Start of Records to process

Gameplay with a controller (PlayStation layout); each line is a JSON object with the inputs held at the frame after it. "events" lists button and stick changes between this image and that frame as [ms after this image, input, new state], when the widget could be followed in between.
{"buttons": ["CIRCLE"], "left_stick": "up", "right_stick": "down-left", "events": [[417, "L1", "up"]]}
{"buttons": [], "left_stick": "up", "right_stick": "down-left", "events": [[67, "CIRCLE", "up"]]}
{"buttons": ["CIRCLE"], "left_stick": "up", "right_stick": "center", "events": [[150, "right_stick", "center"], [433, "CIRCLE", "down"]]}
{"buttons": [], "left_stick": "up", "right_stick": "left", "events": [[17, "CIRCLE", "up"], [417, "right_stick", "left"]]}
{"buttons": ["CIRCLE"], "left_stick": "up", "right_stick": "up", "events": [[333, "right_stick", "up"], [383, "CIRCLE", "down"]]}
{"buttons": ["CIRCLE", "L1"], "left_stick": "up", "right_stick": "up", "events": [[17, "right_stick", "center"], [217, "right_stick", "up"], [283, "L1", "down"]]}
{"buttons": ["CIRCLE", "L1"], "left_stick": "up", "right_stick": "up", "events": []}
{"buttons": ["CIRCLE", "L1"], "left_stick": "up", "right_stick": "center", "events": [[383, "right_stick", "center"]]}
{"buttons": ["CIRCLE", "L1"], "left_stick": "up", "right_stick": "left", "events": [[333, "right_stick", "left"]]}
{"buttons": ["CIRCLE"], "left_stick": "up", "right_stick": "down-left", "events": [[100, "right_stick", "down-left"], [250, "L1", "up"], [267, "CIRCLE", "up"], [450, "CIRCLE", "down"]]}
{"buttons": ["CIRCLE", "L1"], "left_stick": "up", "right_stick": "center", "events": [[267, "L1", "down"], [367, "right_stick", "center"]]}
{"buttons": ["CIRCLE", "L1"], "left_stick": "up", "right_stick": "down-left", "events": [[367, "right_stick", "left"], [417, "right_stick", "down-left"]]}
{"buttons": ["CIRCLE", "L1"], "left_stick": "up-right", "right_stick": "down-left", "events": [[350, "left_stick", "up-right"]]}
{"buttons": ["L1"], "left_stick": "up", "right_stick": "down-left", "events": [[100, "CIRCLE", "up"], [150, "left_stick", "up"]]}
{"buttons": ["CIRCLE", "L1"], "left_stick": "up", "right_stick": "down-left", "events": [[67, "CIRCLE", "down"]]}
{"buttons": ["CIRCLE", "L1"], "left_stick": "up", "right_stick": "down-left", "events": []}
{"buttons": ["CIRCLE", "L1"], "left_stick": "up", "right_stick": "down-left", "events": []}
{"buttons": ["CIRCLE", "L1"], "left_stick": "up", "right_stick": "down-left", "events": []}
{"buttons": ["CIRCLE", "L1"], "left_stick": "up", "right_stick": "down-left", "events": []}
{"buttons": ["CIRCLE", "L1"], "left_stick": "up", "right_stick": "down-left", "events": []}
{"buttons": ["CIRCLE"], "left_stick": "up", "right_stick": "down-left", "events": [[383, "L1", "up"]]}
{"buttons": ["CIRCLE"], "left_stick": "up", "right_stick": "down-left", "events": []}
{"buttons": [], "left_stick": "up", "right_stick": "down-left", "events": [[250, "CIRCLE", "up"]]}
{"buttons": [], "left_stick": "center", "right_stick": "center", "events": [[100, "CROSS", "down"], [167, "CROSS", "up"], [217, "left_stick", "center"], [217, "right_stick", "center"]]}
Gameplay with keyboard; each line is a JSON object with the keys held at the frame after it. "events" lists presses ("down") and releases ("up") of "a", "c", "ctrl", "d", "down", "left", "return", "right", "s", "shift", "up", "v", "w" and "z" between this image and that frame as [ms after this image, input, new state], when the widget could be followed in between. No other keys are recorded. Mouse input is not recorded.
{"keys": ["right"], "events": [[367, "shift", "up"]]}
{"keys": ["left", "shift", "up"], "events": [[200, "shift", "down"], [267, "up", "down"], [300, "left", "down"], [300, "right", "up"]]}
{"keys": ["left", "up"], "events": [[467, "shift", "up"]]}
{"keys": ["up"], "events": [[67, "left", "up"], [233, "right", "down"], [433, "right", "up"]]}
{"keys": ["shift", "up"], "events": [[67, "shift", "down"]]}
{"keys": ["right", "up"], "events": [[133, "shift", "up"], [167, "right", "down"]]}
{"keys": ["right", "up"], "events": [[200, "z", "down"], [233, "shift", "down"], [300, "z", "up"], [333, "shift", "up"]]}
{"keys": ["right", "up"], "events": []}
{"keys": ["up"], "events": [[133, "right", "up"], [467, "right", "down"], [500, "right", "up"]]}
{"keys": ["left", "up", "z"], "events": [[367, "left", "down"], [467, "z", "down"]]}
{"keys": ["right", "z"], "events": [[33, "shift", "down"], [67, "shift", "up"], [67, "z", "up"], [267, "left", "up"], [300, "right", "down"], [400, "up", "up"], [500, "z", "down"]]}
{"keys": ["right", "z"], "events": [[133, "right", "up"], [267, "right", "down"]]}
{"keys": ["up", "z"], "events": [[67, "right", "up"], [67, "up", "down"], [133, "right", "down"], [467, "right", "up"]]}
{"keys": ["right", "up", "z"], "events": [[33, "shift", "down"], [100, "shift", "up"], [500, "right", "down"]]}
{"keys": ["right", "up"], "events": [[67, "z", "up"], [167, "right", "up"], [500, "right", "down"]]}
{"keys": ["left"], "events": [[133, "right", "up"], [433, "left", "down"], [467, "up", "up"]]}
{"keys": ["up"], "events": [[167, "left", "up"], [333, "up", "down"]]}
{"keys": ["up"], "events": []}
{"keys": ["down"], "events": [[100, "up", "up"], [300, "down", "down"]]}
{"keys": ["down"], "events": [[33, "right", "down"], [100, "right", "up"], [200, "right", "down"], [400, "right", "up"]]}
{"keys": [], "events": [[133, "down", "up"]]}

End of Records to process

> [Your goal]:
Copy out the material above in full so that every line matches the original.

> [Result of this exercise]:
Gameplay with a controller (PlayStation layout); each line is a JSON object with the inputs held at the frame after it. "events" lists button and stick changes between this image and that frame as [ms after this image, input, new state], when the widget could be followed in between.
{"buttons": ["CIRCLE"], "left_stick": "up", "right_stick": "down-left", "events": [[417, "L1", "up"]]}
{"buttons": [], "left_stick": "up", "right_stick": "down-left", "events": [[67, "CIRCLE", "up"]]}
{"buttons": ["CIRCLE"], "left_stick": "up", "right_stick": "center", "events": [[150, "right_stick", "center"], [433, "CIRCLE", "down"]]}
{"buttons": [], "left_stick": "up", "right_stick": "left", "events": [[17, "CIRCLE", "up"], [417, "right_stick", "left"]]}
{"buttons": ["CIRCLE"], "left_stick": "up", "right_stick": "up", "events": [[333, "right_stick", "up"], [383, "CIRCLE", "down"]]}
{"buttons": ["CIRCLE", "L1"], "left_stick": "up", "right_stick": "up", "events": [[17, "right_stick", "center"], [217, "right_stick", "up"], [283, "L1", "down"]]}
{"buttons": ["CIRCLE", "L1"], "left_stick": "up", "right_stick": "up", "events": []}
{"buttons": ["CIRCLE", "L1"], "left_stick": "up", "right_stick": "center", "events": [[383, "right_stick", "center"]]}
{"buttons": ["CIRCLE", "L1"], "left_stick": "up", "right_stick": "left", "events": [[333, "right_stick", "left"]]}
{"buttons": ["CIRCLE"], "left_stick": "up", "right_stick": "down-left", "events": [[100, "right_stick", "down-left"], [250, "L1", "up"], [267, "CIRCLE", "up"], [450, "CIRCLE", "down"]]}
{"buttons": ["CIRCLE", "L1"], "left_stick": "up", "right_stick": "center", "events": [[267, "L1", "down"], [367, "right_stick", "center"]]}
{"buttons": ["CIRCLE", "L1"], "left_stick": "up", "right_stick": "down-left", "events": [[367, "right_stick", "left"], [417, "right_stick", "down-left"]]}
{"buttons": ["CIRCLE", "L1"], "left_stick": "up-right", "right_stick": "down-left", "events": [[350, "left_stick", "up-right"]]}
{"buttons": ["L1"], "left_stick": "up", "right_stick": "down-left", "events": [[100, "CIRCLE", "up"], [150, "left_stick", "up"]]}
{"buttons": ["CIRCLE", "L1"], "left_stick": "up", "right_stick": "down-left", "events": [[67, "CIRCLE", "down"]]}
{"buttons": ["CIRCLE", "L1"], "left_stick": "up", "right_stick": "down-left", "events": []}
{"buttons": ["CIRCLE", "L1"], "left_stick": "up", "right_stick": "down-left", "events": []}
{"buttons": ["CIRCLE", "L1"], "left_stick": "up", "right_stick": "down-left", "events": []}
{"buttons": ["CIRCLE", "L1"], "left_stick": "up", "right_stick": "down-left", "events": []}
{"buttons": ["CIRCLE", "L1"], "left_stick": "up", "right_stick": "down-left", "events": []}
{"buttons": ["CIRCLE"], "left_stick": "up", "right_stick": "down-left", "events": [[383, "L1", "up"]]}
{"buttons": ["CIRCLE"], "left_stick": "up", "right_stick": "down-left", "events": []}
{"buttons": [], "left_stick": "up", "right_stick": "down-left", "events": [[250, "CIRCLE", "up"]]}
{"buttons": [], "left_stick": "center", "right_stick": "center", "events": [[100, "CROSS", "down"], [167, "CROSS", "up"], [217, "left_stick", "center"], [217, "right_stick", "center"]]}
Gameplay with keyboard; each line is a JSON object with the keys held at the frame after it. "events" lists presses ("down") and releases ("up") of "a", "c", "ctrl", "d", "down", "left", "return", "right", "s", "shift", "up", "v", "w" and "z" between this image and that frame as [ms after this image, input, new state], when the widget could be followed in between. No other keys are recorded. Mouse input is not recorded.
{"keys": ["right"], "events": [[367, "shift", "up"]]}
{"keys": ["left", "shift", "up"], "events": [[200, "shift", "down"], [267, "up", "down"], [300, "left", "down"], [300, "right", "up"]]}
{"keys": ["left", "up"], "events": [[467, "shift", "up"]]}
{"keys": ["up"], "events": [[67, "left", "up"], [233, "right", "down"], [433, "right", "up"]]}
{"keys": ["shift", "up"], "events": [[67, "shift", "down"]]}
{"keys": ["right", "up"], "events": [[133, "shift", "up"], [167, "right", "down"]]}
{"keys": ["right", "up"], "events": [[200, "z", "down"], [233, "shift", "down"], [300, "z", "up"], [333, "shift", "up"]]}
{"keys": ["right", "up"], "events": []}
{"keys": ["up"], "events": [[133, "right", "up"], [467, "right", "down"], [500, "right", "up"]]}
{"keys": ["left", "up", "z"], "events": [[367, "left", "down"], [467, "z", "down"]]}
{"keys": ["right", "z"], "events": [[33, "shift", "down"], [67, "shift", "up"], [67, "z", "up"], [267, "left", "up"], [300, "right", "down"], [400, "up", "up"], [500, "z", "down"]]}
{"keys": ["right", "z"], "events": [[133, "right", "up"], [267, "right", "down"]]}
{"keys": ["up", "z"], "events": [[67, "right", "up"], [67, "up", "down"], [133, "right", "down"], [467, "right", "up"]]}
{"keys": ["right", "up", "z"], "events": [[33, "shift", "down"], [100, "shift", "up"], [500, "right", "down"]]}
{"keys": ["right", "up"], "events": [[67, "z", "up"], [167, "right", "up"], [500, "right", "down"]]}
{"keys": ["left"], "events": [[133, "right", "up"], [433, "left", "down"], [467, "up", "up"]]}
{"keys": ["up"], "events": [[167, "left", "up"], [333, "up", "down"]]}
{"keys": ["up"], "events": []}
{"keys": ["down"], "events": [[100, "up", "up"], [300, "down", "down"]]}
{"keys": ["down"], "events": [[33, "right", "down"], [100, "right", "up"], [200, "right", "down"], [400, "right", "up"]]}
{"keys": [], "events": [[133, "down", "up"]]}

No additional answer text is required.